• [Work item]:
Your answer must be the lines from the start of the records through the line with "## Konfigurera filen", exactly as written, without the pictures.

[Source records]
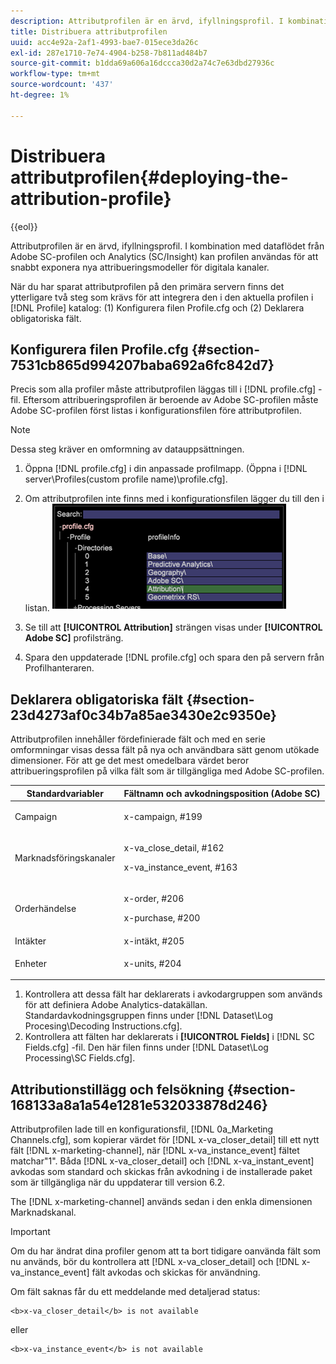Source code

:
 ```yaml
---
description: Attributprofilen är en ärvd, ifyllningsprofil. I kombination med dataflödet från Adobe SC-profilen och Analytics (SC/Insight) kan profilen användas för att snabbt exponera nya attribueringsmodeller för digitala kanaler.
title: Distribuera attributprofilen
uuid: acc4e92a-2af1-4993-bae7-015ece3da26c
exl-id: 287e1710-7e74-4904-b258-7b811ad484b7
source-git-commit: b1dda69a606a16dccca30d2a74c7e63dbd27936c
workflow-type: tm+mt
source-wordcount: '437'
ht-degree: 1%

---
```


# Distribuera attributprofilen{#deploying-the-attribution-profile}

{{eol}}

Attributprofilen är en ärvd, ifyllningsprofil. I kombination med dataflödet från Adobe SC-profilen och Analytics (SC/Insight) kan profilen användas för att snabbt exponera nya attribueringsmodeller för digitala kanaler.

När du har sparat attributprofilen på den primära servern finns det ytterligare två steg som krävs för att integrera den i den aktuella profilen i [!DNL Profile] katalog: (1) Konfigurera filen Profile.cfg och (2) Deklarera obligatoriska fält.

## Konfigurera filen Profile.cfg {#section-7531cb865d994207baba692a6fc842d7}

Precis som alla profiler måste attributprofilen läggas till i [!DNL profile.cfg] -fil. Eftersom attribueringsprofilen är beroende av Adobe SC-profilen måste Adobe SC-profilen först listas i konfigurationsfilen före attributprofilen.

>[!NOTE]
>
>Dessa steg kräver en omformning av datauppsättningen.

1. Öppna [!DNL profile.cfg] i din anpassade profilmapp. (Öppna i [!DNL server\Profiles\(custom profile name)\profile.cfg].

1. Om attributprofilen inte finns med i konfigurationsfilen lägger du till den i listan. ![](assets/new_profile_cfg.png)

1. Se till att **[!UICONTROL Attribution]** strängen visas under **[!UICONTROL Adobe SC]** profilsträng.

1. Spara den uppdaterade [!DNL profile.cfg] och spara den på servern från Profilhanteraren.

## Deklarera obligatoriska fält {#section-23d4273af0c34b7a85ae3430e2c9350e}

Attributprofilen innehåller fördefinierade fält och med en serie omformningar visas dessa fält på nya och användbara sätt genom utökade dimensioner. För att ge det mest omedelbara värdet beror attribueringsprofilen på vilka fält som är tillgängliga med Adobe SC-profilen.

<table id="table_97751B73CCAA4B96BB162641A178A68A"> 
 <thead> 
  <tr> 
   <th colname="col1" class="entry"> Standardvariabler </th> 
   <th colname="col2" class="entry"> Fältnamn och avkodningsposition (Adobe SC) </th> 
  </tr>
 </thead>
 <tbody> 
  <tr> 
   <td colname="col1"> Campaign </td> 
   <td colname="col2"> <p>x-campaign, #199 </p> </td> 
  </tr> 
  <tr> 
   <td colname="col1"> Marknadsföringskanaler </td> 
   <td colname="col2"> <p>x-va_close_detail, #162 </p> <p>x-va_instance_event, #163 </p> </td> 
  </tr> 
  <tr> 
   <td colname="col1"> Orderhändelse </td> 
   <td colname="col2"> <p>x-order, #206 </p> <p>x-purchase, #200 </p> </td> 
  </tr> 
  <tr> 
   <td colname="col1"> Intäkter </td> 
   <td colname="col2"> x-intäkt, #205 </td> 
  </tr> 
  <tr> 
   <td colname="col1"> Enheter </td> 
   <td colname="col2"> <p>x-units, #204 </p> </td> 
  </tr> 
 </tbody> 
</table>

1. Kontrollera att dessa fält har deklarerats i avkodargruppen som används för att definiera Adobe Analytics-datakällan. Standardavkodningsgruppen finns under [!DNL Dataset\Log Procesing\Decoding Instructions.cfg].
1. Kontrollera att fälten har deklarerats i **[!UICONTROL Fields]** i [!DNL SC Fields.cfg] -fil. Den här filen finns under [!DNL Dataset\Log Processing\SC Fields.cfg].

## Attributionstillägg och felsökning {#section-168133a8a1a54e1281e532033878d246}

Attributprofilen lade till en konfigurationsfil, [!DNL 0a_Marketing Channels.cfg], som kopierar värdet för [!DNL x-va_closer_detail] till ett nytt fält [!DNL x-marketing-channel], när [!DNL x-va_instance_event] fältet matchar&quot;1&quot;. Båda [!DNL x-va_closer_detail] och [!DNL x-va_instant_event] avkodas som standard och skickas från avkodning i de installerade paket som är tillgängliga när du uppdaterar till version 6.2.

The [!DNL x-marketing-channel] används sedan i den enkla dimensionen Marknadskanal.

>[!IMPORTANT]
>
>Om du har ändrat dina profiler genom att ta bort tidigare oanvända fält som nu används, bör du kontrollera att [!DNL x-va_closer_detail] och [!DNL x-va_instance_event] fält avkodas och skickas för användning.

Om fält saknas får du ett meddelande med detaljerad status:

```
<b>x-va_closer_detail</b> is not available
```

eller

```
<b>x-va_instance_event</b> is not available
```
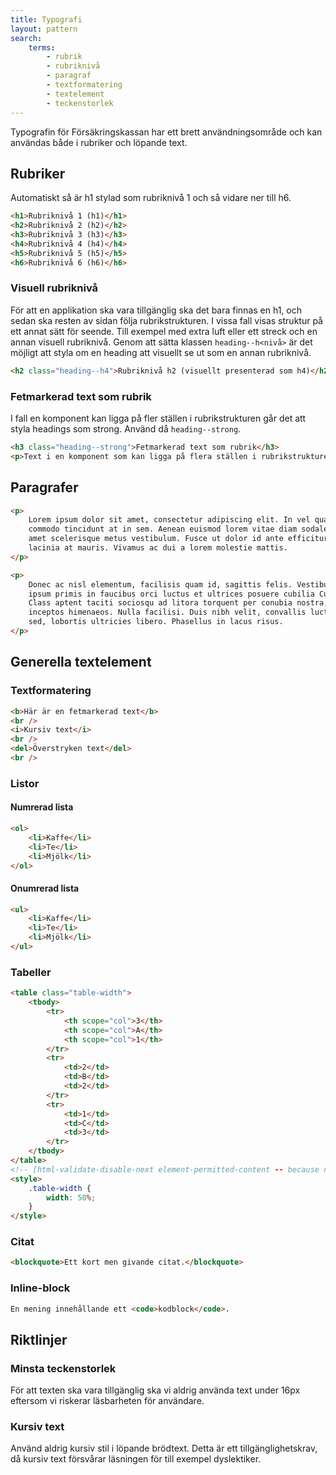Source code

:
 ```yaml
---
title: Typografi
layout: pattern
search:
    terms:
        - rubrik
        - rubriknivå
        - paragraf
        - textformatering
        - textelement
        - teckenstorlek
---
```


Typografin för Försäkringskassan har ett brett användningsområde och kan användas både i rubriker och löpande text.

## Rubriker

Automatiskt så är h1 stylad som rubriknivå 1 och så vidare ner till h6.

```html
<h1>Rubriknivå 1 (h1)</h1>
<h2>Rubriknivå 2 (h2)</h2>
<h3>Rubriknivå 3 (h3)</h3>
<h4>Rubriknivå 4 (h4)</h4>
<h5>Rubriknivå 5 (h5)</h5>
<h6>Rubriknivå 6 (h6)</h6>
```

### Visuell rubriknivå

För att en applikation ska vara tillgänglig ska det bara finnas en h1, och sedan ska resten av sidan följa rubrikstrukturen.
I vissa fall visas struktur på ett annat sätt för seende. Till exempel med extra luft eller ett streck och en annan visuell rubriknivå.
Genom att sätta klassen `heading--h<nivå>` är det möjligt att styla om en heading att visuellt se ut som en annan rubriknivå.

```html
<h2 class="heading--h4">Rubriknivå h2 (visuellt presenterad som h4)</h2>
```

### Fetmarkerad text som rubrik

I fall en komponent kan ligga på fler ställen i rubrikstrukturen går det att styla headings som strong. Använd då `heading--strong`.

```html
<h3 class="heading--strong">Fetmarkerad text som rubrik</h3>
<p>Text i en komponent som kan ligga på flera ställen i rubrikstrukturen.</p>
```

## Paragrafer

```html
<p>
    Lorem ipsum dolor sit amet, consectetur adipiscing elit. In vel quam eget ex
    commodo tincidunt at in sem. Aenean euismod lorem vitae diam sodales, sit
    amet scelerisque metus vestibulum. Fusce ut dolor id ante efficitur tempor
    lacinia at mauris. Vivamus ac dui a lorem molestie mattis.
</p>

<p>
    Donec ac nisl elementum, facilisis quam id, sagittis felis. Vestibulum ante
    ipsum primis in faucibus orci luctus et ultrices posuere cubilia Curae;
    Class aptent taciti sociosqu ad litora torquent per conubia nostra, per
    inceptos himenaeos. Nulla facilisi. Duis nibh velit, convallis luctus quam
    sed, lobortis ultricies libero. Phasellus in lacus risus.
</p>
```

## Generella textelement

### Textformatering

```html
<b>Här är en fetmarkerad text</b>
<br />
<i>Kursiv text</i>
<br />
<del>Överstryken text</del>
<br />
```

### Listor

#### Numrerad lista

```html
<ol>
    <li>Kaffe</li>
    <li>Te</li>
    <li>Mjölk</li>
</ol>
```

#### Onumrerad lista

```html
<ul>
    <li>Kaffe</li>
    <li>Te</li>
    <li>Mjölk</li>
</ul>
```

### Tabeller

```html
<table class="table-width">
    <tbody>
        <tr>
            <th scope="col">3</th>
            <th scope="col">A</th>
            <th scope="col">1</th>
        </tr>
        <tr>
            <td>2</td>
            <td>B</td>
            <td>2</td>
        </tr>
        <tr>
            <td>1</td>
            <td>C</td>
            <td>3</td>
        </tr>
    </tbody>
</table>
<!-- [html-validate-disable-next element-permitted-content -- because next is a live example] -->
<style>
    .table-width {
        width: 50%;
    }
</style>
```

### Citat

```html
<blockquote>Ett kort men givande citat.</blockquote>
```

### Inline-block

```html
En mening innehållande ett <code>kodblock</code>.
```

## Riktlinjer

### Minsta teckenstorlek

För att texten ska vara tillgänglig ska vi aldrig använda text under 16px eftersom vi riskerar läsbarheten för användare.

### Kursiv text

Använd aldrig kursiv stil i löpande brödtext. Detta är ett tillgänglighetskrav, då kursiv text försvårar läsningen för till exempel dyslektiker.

• [Result for this exercise]:
Source code

:
 ```yaml
---
description: Attributprofilen är en ärvd, ifyllningsprofil. I kombination med dataflödet från Adobe SC-profilen och Analytics (SC/Insight) kan profilen användas för att snabbt exponera nya attribueringsmodeller för digitala kanaler.
title: Distribuera attributprofilen
uuid: acc4e92a-2af1-4993-bae7-015ece3da26c
exl-id: 287e1710-7e74-4904-b258-7b811ad484b7
source-git-commit: b1dda69a606a16dccca30d2a74c7e63dbd27936c
workflow-type: tm+mt
source-wordcount: '437'
ht-degree: 1%

---
```


# Distribuera attributprofilen{#deploying-the-attribution-profile}

{{eol}}

Attributprofilen är en ärvd, ifyllningsprofil. I kombination med dataflödet från Adobe SC-profilen och Analytics (SC/Insight) kan profilen användas för att snabbt exponera nya attribueringsmodeller för digitala kanaler.

När du har sparat attributprofilen på den primära servern finns det ytterligare två steg som krävs för att integrera den i den aktuella profilen i [!DNL Profile] katalog: (1) Konfigurera filen Profile.cfg och (2) Deklarera obligatoriska fält.

## Konfigurera filen Profile.cfg {#section-7531cb865d994207baba692a6fc842d7}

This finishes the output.